Gummi Arabicum Abhängig vom Krisenkleber

Funkelt wie Bernstein - für die Industrie ist Gummi Arabicum aber noch wichtiger.
Düsseldorf Die Legenden um das Gummi Arabicum sind zahlreich. Eine steht sogar in der Bibel. Sie besagt, dass das Volk Israels nach der Vertreibung aus Ägypten nur nicht verhungerte, weil sich die Geflüchteten unterwegs von dem Saft der Wüstenbäume ernähren konnten. Auch die Menschen im alten Ägypten benutzten das unscheinbare Harz zum Verkleben und Stabilisieren ihrer Mumien. Und heute noch – rund viereinhalb Jahrtausende später – hält Gummi Arabicum von Produkten der Pharmaindustrie, über Kosmetik bis hin zu Nahrungsmitteln vieles zusammen, stabilisiert, emulgiert oder beeinflusst die Konsistenz von Nahrungsmitteln und Getränken.
Halbtransparente Blasengebilde, die im Sonnenlicht bernsteinfarben glitzern - so sieht der Baumsaft bestimmter afrikanischer Akazienarten aus, der oft unbemerkt, da geschmack- und geruchlos, zur Produktion vieler Produkte beiträgt. In manchem Wein mildert der Naturgummi die Gerbstoffe ab und sorgt für ein gutes Mundgefühl, in Pillen kann der Baumsaft als Überzug und in Wimperntusche als Feuchthaltemittel dienen. Das sind nur einige Beispiele, von denen es unzählige gibt. Branchen wie die Pharmaindustrie, einige Hersteller von Kosmetik oder Nahrungsmitteln sind von dem Mehrfachzucker abhängig.

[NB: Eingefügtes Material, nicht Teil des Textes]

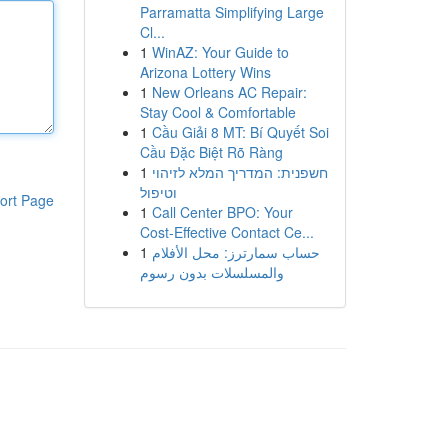
Parramatta Simplifying Large
Cl...
1
WinAZ: Your Guide to
Arizona Lottery Wins
1
New Orleans AC Repair:
Stay Cool & Comfortable
1
Cầu Giải 8 MT: Bí Quyết Soi
Cầu Đặc Biệt Rõ Ràng
1
חשפנית: המדריך המלא לזיהוי
וטיפול
ort Page
1
Call Center BPO: Your
Cost-Effective Contact Ce...
1
حساب سمارترز: محل الأفلام
والمسلسلات بدون رسوم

Diese große Bandbreite an Verwendungsmöglichkeiten erklärt, warum einige Händler noch immer menschliches und auch finanzielles Risiko auf sich nehmen und das Akazienharz nach Europa, in die USA oder nach Asien importieren.
Denn der natürliche Kleber wächst nur in den Krisenländern Afrikas. An diesen Umstand müssen sich die Händler anpassen, wenn sie die Nachfrage nach Gummi Arabicum, die sich in den vergangenen 30 Jahren weltweit etwa verdoppelt hat, weiterhin bedienen wollen. „Natürlich beeinflusst uns die Situation im Sudan und wir haben momentan Probleme dort einzukaufen“, sagt Sven-Ulrich Gehricke, der als Abteilungsleiter beim Hamburger Handelsunternehmen Norevo für den internationalen Vertrieb des vielseitigen Baumsaftes zuständig ist.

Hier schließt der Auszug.